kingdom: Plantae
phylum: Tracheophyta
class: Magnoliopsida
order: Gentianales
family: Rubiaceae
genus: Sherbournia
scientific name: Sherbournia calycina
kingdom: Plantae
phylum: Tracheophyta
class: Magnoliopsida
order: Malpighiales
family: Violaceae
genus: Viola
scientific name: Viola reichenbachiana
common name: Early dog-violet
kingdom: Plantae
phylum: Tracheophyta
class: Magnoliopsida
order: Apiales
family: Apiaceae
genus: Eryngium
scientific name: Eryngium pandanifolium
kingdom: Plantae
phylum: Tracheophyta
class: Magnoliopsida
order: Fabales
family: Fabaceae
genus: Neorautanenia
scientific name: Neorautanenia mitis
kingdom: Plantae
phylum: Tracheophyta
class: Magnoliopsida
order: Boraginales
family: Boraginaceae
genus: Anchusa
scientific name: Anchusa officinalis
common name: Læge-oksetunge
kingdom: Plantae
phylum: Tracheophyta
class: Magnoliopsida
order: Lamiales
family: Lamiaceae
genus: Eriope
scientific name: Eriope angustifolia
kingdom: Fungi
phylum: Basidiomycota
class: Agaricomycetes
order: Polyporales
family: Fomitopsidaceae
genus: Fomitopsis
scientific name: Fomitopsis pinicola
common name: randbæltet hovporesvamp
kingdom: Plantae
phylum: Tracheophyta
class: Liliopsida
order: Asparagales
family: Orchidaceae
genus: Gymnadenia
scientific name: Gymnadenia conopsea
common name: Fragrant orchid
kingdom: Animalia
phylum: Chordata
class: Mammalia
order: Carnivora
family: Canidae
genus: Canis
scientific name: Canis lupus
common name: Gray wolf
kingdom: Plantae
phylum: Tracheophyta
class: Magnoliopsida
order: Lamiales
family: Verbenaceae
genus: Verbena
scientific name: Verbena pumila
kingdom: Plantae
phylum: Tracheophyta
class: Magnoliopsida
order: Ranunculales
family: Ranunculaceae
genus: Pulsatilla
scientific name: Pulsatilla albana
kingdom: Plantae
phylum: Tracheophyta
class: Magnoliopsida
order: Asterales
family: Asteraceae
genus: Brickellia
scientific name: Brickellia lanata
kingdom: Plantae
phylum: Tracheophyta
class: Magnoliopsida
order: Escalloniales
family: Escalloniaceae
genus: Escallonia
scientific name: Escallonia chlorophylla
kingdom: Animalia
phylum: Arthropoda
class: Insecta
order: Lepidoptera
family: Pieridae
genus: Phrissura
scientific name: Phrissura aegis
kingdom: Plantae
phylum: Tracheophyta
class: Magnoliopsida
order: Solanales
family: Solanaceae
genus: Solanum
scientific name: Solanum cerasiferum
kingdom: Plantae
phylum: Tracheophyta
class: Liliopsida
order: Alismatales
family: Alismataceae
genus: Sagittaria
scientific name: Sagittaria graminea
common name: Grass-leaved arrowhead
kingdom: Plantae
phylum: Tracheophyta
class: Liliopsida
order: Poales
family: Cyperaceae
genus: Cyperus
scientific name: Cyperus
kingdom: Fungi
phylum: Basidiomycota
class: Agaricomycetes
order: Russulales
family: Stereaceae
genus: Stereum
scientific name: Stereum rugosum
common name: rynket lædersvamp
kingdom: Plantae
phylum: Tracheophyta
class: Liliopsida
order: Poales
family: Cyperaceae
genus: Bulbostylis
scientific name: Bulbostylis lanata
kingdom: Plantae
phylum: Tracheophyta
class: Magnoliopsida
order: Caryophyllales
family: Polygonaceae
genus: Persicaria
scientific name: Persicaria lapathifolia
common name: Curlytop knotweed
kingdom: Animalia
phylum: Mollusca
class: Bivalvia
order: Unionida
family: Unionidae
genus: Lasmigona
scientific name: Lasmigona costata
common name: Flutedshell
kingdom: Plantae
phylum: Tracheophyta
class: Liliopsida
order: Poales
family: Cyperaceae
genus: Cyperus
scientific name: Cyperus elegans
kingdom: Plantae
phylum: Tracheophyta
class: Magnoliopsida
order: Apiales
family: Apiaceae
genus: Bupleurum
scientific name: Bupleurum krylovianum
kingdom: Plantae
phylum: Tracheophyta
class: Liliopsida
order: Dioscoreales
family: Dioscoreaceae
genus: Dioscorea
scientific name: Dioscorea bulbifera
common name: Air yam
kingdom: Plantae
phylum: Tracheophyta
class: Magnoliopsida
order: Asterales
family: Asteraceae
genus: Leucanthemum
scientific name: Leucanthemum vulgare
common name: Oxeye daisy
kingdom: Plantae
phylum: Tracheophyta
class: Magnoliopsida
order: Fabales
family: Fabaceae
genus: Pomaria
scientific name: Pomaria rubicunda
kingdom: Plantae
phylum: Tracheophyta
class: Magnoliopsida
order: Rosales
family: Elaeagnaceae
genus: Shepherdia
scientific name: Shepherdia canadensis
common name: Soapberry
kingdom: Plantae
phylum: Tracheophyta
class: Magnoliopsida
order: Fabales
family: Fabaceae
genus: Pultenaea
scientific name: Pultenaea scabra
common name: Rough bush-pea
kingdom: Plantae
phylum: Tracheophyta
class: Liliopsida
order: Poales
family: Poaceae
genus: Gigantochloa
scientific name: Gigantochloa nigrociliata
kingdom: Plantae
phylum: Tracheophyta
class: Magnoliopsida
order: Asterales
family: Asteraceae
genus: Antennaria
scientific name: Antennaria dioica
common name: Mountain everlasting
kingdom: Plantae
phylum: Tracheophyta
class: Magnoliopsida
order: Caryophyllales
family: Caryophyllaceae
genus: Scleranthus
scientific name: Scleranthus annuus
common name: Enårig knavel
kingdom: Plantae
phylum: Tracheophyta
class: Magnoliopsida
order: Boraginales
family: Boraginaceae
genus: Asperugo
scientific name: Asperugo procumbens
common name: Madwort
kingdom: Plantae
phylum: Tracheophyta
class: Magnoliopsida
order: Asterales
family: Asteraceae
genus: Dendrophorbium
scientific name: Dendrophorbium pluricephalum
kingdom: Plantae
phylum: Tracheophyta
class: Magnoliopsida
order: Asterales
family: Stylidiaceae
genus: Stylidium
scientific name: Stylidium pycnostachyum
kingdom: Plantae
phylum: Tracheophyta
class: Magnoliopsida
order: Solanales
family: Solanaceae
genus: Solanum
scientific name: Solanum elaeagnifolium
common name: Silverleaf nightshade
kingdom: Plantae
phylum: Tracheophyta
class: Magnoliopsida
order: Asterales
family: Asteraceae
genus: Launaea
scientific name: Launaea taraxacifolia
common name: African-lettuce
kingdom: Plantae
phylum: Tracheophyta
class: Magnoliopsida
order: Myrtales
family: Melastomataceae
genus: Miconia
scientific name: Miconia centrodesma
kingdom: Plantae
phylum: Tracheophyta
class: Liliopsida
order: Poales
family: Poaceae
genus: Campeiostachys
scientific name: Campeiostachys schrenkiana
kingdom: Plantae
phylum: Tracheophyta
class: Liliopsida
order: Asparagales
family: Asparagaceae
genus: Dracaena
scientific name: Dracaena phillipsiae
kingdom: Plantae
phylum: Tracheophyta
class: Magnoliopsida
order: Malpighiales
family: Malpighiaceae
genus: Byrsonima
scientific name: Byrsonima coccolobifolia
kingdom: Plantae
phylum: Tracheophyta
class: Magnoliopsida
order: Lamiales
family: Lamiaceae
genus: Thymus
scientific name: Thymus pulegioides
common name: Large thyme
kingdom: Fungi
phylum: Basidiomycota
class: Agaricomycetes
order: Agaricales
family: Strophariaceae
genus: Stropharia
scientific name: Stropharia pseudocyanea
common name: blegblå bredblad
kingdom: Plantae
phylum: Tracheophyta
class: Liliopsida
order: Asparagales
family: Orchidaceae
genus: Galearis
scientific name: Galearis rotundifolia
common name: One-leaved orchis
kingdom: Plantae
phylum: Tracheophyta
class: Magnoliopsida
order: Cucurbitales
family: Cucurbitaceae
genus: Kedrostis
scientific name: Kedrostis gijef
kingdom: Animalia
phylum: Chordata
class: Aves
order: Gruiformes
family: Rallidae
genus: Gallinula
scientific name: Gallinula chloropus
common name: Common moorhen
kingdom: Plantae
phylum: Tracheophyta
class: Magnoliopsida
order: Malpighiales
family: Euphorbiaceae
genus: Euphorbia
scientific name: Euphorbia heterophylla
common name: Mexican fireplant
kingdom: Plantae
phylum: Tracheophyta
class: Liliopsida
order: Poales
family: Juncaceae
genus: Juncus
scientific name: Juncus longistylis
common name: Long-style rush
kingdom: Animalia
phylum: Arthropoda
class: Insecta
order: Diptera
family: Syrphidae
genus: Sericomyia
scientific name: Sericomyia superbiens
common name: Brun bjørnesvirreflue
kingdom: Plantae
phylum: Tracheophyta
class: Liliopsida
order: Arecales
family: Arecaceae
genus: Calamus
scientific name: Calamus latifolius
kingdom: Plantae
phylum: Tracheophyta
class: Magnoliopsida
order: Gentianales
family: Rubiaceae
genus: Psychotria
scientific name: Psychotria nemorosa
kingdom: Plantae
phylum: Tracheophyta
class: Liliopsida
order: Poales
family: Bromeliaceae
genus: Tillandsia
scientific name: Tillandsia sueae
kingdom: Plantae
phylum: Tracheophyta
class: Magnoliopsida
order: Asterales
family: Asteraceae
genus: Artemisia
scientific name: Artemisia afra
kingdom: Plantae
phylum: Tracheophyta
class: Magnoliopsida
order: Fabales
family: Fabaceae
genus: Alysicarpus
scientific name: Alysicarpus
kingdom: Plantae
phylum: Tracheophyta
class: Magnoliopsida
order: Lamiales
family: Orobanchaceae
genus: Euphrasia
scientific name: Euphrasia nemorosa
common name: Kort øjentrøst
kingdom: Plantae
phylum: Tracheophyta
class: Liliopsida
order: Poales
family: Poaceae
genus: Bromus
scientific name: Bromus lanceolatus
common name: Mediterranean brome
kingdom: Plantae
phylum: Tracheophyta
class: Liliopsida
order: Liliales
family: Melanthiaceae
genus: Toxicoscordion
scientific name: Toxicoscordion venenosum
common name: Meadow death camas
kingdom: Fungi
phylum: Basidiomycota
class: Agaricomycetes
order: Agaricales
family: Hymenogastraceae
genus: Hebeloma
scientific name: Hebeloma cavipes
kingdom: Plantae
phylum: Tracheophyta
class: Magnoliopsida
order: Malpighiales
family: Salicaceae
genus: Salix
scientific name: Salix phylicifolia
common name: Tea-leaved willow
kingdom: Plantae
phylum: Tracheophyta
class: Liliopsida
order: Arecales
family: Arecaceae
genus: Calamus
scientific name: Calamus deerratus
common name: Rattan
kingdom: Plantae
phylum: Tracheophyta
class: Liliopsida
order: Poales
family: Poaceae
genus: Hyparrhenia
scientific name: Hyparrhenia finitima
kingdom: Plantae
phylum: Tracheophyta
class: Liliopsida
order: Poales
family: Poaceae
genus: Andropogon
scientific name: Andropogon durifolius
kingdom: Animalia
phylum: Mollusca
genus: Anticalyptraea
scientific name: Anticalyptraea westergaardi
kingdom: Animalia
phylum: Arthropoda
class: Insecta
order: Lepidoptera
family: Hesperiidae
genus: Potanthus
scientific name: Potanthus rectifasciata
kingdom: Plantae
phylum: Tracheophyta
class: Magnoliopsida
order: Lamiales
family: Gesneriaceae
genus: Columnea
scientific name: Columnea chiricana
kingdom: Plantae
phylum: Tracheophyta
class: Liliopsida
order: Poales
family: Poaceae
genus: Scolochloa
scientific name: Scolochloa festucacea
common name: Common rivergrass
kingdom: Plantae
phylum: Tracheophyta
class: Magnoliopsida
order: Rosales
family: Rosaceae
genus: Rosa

__________

# To be done
Write out the entries word for word, from the very first line through the line containing "genus: Gymnadenia", both ends included.

# Exercise output
kingdom: Plantae
phylum: Tracheophyta
class: Magnoliopsida
order: Gentianales
family: Rubiaceae
genus: Sherbournia
scientific name: Sherbournia calycina
kingdom: Plantae
phylum: Tracheophyta
class: Magnoliopsida
order: Malpighiales
family: Violaceae
genus: Viola
scientific name: Viola reichenbachiana
common name: Early dog-violet
kingdom: Plantae
phylum: Tracheophyta
class: Magnoliopsida
order: Apiales
family: Apiaceae
genus: Eryngium
scientific name: Eryngium pandanifolium
kingdom: Plantae
phylum: Tracheophyta
class: Magnoliopsida
order: Fabales
family: Fabaceae
genus: Neorautanenia
scientific name: Neorautanenia mitis
kingdom: Plantae
phylum: Tracheophyta
class: Magnoliopsida
order: Boraginales
family: Boraginaceae
genus: Anchusa
scientific name: Anchusa officinalis
common name: Læge-oksetunge
kingdom: Plantae
phylum: Tracheophyta
class: Magnoliopsida
order: Lamiales
family: Lamiaceae
genus: Eriope
scientific name: Eriope angustifolia
kingdom: Fungi
phylum: Basidiomycota
class: Agaricomycetes
order: Polyporales
family: Fomitopsidaceae
genus: Fomitopsis
scientific name: Fomitopsis pinicola
common name: randbæltet hovporesvamp
kingdom: Plantae
phylum: Tracheophyta
class: Liliopsida
order: Asparagales
family: Orchidaceae
genus: Gymnadenia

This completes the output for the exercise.